Ter olhos puxados no Brasil é algo interessante. Desde criança, confundem-me com japoneses, chineses, coreanos, indonésios, vietnamitas, filipinos, entre outras nacionalidades do extremo oriente. É brasileiro nato quem nasce no Brasil. Nasci em Votorantim (SP) porque não tinha vagas em hospitais de Sorocaba (SP). Sou, portanto, brasileiro nato, porém, neto de japoneses.
Como descendente de japoneses, mantenho algumas tradições e alguns costumes, tal como frequentar a União Cultural e Esportiva Nipo-Brasileira de Sorocaba (Ucens), ouvir algumas músicas e ver alguns filmes orientais. Conheço algumas palavras e expressões do idioma japonês, e nada mais.
Interessante notar que ainda tem gente que me considera um não-brasileiro, apesar de ter Registro Geral (RG), Cadastro de Pessoa Física (CPF), carteira de identidade da Federação Nacional dos Jornalistas (Fenaj) e da Ordem dos Advogados do Brasil (OAB), emitidas por entidades nacionais.
Havia uma época em que me mandavam voltar para a minha terra. Minha terra? Matutava. Bom, eu não era e não sou proprietário de terras. Depois caiu a ficha. Mandavam-me voltar ao Japão. Mas como voltar ao Japão se eu nunca vim de lá? Mesmo que eu cometesse uma besteira federal não teria jeito de me “deportar”, “expulsar”, ou outra coisa do tipo, para lá, já que não tenho nacionalidade daquele país.
O preconceito, infelizmente, existe.
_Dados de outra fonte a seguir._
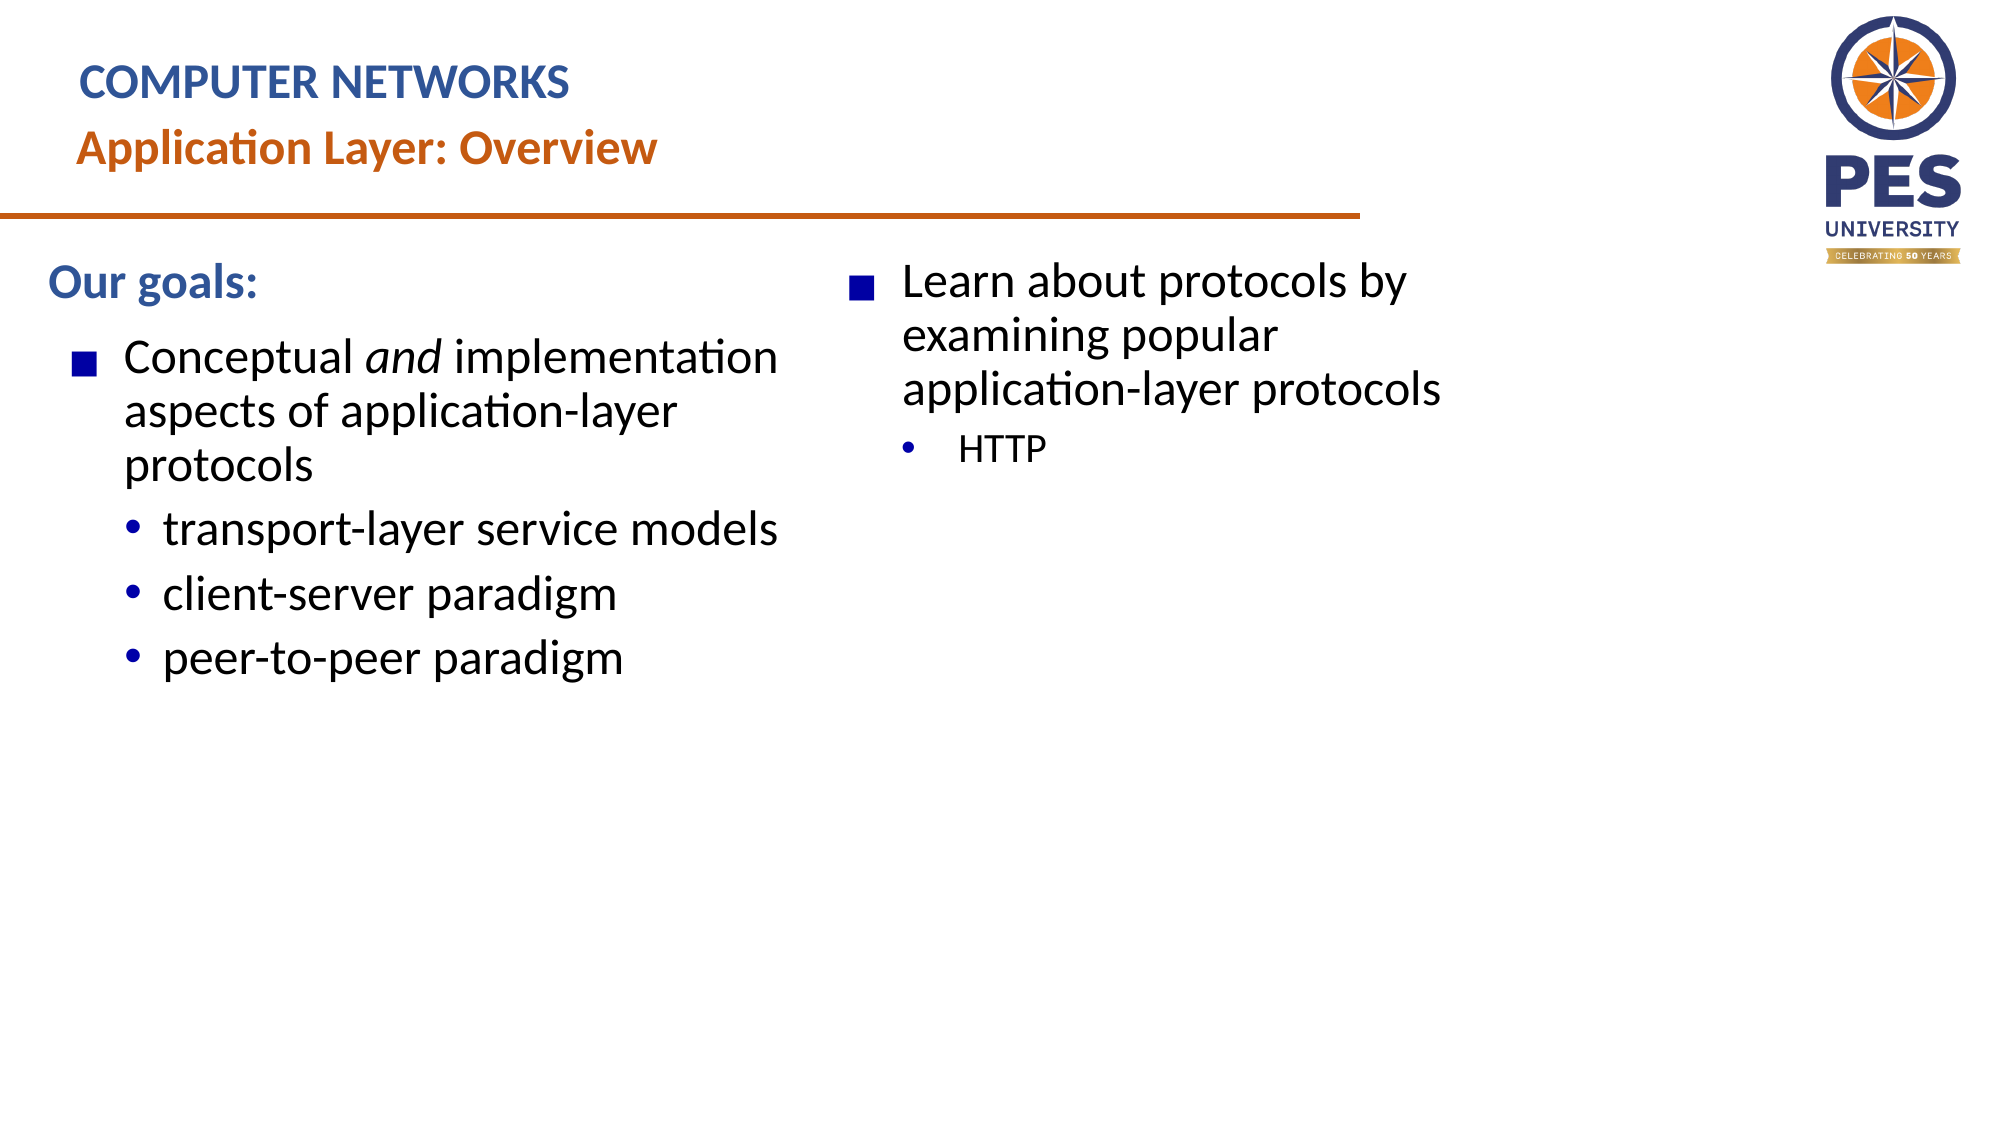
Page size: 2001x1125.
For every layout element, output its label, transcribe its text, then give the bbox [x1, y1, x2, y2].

picture [1826, 16, 1961, 264]
text_box Learn about protocols by examining popular application-layer protocols HTTP [829, 246, 1498, 822]
text_box COMPUTER NETWORKS [64, 41, 1295, 117]
text_box Application Layer: Overview [60, 106, 1374, 182]
text_box Our goals: Conceptual and implementation aspects of application-layer protocols transport-layer service models client-server paradigm peer-to-peer paradigm [33, 248, 796, 753]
E não é só contra os nipo-brasileiros, mas também contra os afro-brasileiros e demais minorias. Muito disso é por maldade, mas também tem muita falta de informação, que causa alguns episódios engraçados.
Quando estava no colegial (ensino médio), um rapaz de feições orientais entrou na sala e se sentou perto de mim. O cara ficou quieto, mudo. Puxei conversa, ele não me respondeu. Perguntei, em japonês, o nome dele. Novamente, ele não me respondeu.
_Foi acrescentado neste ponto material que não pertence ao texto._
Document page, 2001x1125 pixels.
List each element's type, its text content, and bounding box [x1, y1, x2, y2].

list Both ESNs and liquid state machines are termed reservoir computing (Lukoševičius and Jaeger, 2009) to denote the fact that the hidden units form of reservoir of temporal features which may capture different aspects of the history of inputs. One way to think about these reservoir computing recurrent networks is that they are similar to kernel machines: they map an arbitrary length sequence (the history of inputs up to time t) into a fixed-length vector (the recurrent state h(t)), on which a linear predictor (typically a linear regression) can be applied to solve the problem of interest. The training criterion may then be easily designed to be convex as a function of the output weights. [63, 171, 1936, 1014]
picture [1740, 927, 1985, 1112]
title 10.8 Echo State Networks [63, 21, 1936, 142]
Timidamente, ele disse que o seu nome era Ji Hyoung Woo, recentemente vindo de Seul, capital da Coréia do Sul. Apesar de o Japão e a Coréia do Sul terem travados conflitos no passado, nós dois tínhamos nada a ver com isso.
Começamos a conversar em português mesmo, depois formou um bolinho em nossa volta. O pessoal soube que ele era estrangeiro, aí, já viu. Meu novo amigo virou pop star. Chegou a professora e começou a se comunicar com ele por mímica, como se ele fosse surdo. Foi muito engraçado. Ela disse para mim: “Diz para ele que estamos à disposição para o que precisar.”
Eu olhei para ela meio pasmo. Talvez só pelo fato de ter olhos puxados, ela tinha pensado que eu sabia falar coreano. Respondi: “Mas eu não sei falar coreano, no máximo, algumas palavras e frases de japonês". De repente, um silêncio geral.
Creio que um passo enorme para nos tornarmos uma nação será quando não nos identificarmos mais pela cor da pele, mas pelos ideais em comum. Assim, seremos todos brasileiros.